The answer is all of the entries below, repeated exactly and free of pictures.

Dataset entries |
#####
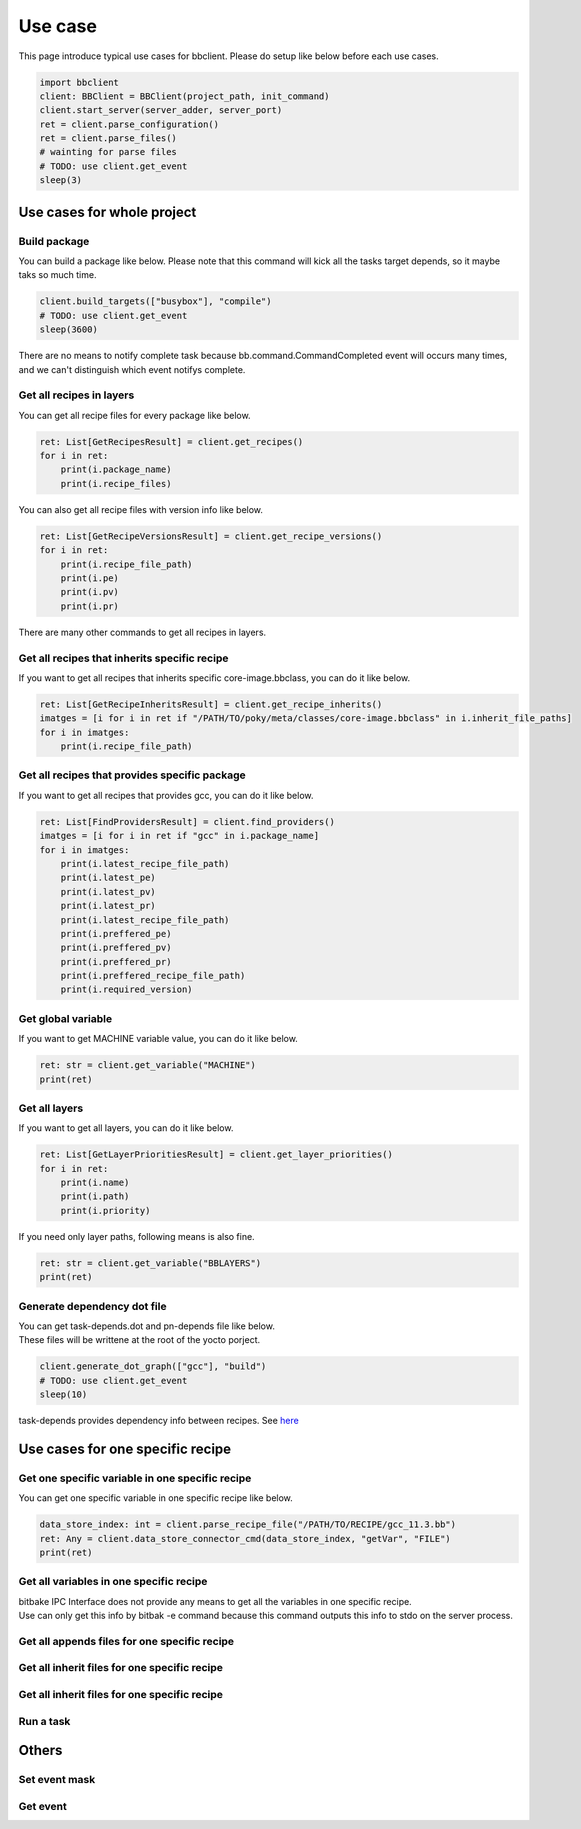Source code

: Use case
================

This page introduce typical use cases for bbclient. Please do setup like below before each use cases.

.. code-block:: python

    import bbclient
    client: BBClient = BBClient(project_path, init_command)
    client.start_server(server_adder, server_port)
    ret = client.parse_configuration()
    ret = client.parse_files()
    # wainting for parse files
    # TODO: use client.get_event
    sleep(3)

Use cases for whole project
^^^^^^^^^^^^^^^^^^^^^^^^^^^^^^

Build package
--------------

You can build a package like below.
Please note that this command will kick all the tasks target depends, so it maybe taks so much time.

.. code-block:: python

    client.build_targets(["busybox"], "compile")
    # TODO: use client.get_event
    sleep(3600)

There are no means to notify complete task because bb.command.CommandCompleted event will occurs many times, and we can't distinguish which event notifys complete.

Get all recipes in layers
--------------------------

You can get all recipe files for every package like below.

.. code-block:: python

    ret: List[GetRecipesResult] = client.get_recipes()
    for i in ret:
        print(i.package_name)
        print(i.recipe_files)

You can also get all recipe files with version info like below.

.. code-block:: python

    ret: List[GetRecipeVersionsResult] = client.get_recipe_versions()
    for i in ret:
        print(i.recipe_file_path)
        print(i.pe)
        print(i.pv)
        print(i.pr)

There are many other commands to get all recipes in layers.

Get all recipes that inherits specific recipe
------------------------------------------------

If you want to get all recipes that inherits specific core-image.bbclass, you can do it like below.

.. code-block:: python

    ret: List[GetRecipeInheritsResult] = client.get_recipe_inherits()
    imatges = [i for i in ret if "/PATH/TO/poky/meta/classes/core-image.bbclass" in i.inherit_file_paths]
    for i in imatges:
        print(i.recipe_file_path)

Get all recipes that provides specific package
------------------------------------------------

If you want to get all recipes that provides gcc, you can do it like below.

.. code-block:: python

    ret: List[FindProvidersResult] = client.find_providers()
    imatges = [i for i in ret if "gcc" in i.package_name]
    for i in imatges:
        print(i.latest_recipe_file_path)
        print(i.latest_pe)
        print(i.latest_pv)
        print(i.latest_pr)
        print(i.latest_recipe_file_path)
        print(i.preffered_pe)
        print(i.preffered_pv)
        print(i.preffered_pr)
        print(i.preffered_recipe_file_path)
        print(i.required_version)

Get global variable
--------------------

If you want to get MACHINE variable value, you can do it like below.

.. code-block:: python
    
    ret: str = client.get_variable("MACHINE")
    print(ret)

Get all layers
---------------

If you want to get all layers, you can do it like below.

.. code-block:: python

    ret: List[GetLayerPrioritiesResult] = client.get_layer_priorities()
    for i in ret:
        print(i.name)
        print(i.path)
        print(i.priority)

If you need only layer paths, following means is also fine.

.. code-block:: python

    ret: str = client.get_variable("BBLAYERS")
    print(ret)


Generate dependency dot file
------------------------------

| You can get task-depends.dot and pn-depends file like below.
| These files will be writtene at the root of the yocto porject.

.. code-block:: python

    client.generate_dot_graph(["gcc"], "build")
    # TODO: use client.get_event
    sleep(10)

task-depends provides dependency info between recipes. See `here <https://docs.yoctoproject.org/current/dev-manual/common-tasks.html?highlight=task+depends+dot#viewing-task-variable-dependencies>`_


Use cases for one specific recipe
^^^^^^^^^^^^^^^^^^^^^^^^^^^^^^^^^^^^^

Get one specific variable in one specific recipe
-------------------------------------------------

You can get one specific variable in one specific recipe like below.

.. code-block:: python

    data_store_index: int = client.parse_recipe_file("/PATH/TO/RECIPE/gcc_11.3.bb")
    ret: Any = client.data_store_connector_cmd(data_store_index, "getVar", "FILE")
    print(ret)


Get all variables in one specific recipe
-----------------------------------------

| bitbake IPC Interface does not provide any means to get all the variables in one specific recipe.
| Use can only get this info by bitbak -e command because this command outputs this info to stdo on the server process.

Get all appends files for one specific recipe
----------------------------------------------

Get all inherit files for one specific recipe
----------------------------------------------

Get all inherit files for one specific recipe
----------------------------------------------


Run a task
------------


Others
^^^^^^^

Set event mask
---------------

Get event
----------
#####
EXPECTED ANSWER |
Source code

: Use case
================

This page introduce typical use cases for bbclient. Please do setup like below before each use cases.

.. code-block:: python

    import bbclient
    client: BBClient = BBClient(project_path, init_command)
    client.start_server(server_adder, server_port)
    ret = client.parse_configuration()
    ret = client.parse_files()
    # wainting for parse files
    # TODO: use client.get_event
    sleep(3)

Use cases for whole project
^^^^^^^^^^^^^^^^^^^^^^^^^^^^^^

Build package
--------------

You can build a package like below.
Please note that this command will kick all the tasks target depends, so it maybe taks so much time.

.. code-block:: python

    client.build_targets(["busybox"], "compile")
    # TODO: use client.get_event
    sleep(3600)

There are no means to notify complete task because bb.command.CommandCompleted event will occurs many times, and we can't distinguish which event notifys complete.

Get all recipes in layers
--------------------------

You can get all recipe files for every package like below.

.. code-block:: python

    ret: List[GetRecipesResult] = client.get_recipes()
    for i in ret:
        print(i.package_name)
        print(i.recipe_files)

You can also get all recipe files with version info like below.

.. code-block:: python

    ret: List[GetRecipeVersionsResult] = client.get_recipe_versions()
    for i in ret:
        print(i.recipe_file_path)
        print(i.pe)
        print(i.pv)
        print(i.pr)

There are many other commands to get all recipes in layers.

Get all recipes that inherits specific recipe
------------------------------------------------

If you want to get all recipes that inherits specific core-image.bbclass, you can do it like below.

.. code-block:: python

    ret: List[GetRecipeInheritsResult] = client.get_recipe_inherits()
    imatges = [i for i in ret if "/PATH/TO/poky/meta/classes/core-image.bbclass" in i.inherit_file_paths]
    for i in imatges:
        print(i.recipe_file_path)

Get all recipes that provides specific package
------------------------------------------------

If you want to get all recipes that provides gcc, you can do it like below.

.. code-block:: python

    ret: List[FindProvidersResult] = client.find_providers()
    imatges = [i for i in ret if "gcc" in i.package_name]
    for i in imatges:
        print(i.latest_recipe_file_path)
        print(i.latest_pe)
        print(i.latest_pv)
        print(i.latest_pr)
        print(i.latest_recipe_file_path)
        print(i.preffered_pe)
        print(i.preffered_pv)
        print(i.preffered_pr)
        print(i.preffered_recipe_file_path)
        print(i.required_version)

Get global variable
--------------------

If you want to get MACHINE variable value, you can do it like below.

.. code-block:: python
    
    ret: str = client.get_variable("MACHINE")
    print(ret)

Get all layers
---------------

If you want to get all layers, you can do it like below.

.. code-block:: python

    ret: List[GetLayerPrioritiesResult] = client.get_layer_priorities()
    for i in ret:
        print(i.name)
        print(i.path)
        print(i.priority)

If you need only layer paths, following means is also fine.

.. code-block:: python

    ret: str = client.get_variable("BBLAYERS")
    print(ret)


Generate dependency dot file
------------------------------

| You can get task-depends.dot and pn-depends file like below.
| These files will be writtene at the root of the yocto porject.

.. code-block:: python

    client.generate_dot_graph(["gcc"], "build")
    # TODO: use client.get_event
    sleep(10)

task-depends provides dependency info between recipes. See `here <https://docs.yoctoproject.org/current/dev-manual/common-tasks.html?highlight=task+depends+dot#viewing-task-variable-dependencies>`_


Use cases for one specific recipe
^^^^^^^^^^^^^^^^^^^^^^^^^^^^^^^^^^^^^

Get one specific variable in one specific recipe
-------------------------------------------------

You can get one specific variable in one specific recipe like below.

.. code-block:: python

    data_store_index: int = client.parse_recipe_file("/PATH/TO/RECIPE/gcc_11.3.bb")
    ret: Any = client.data_store_connector_cmd(data_store_index, "getVar", "FILE")
    print(ret)


Get all variables in one specific recipe
-----------------------------------------

| bitbake IPC Interface does not provide any means to get all the variables in one specific recipe.
| Use can only get this info by bitbak -e command because this command outputs this info to stdo on the server process.

Get all appends files for one specific recipe
----------------------------------------------

Get all inherit files for one specific recipe
----------------------------------------------

Get all inherit files for one specific recipe
----------------------------------------------


Run a task
------------


Others
^^^^^^^

Set event mask
---------------

Get event
----------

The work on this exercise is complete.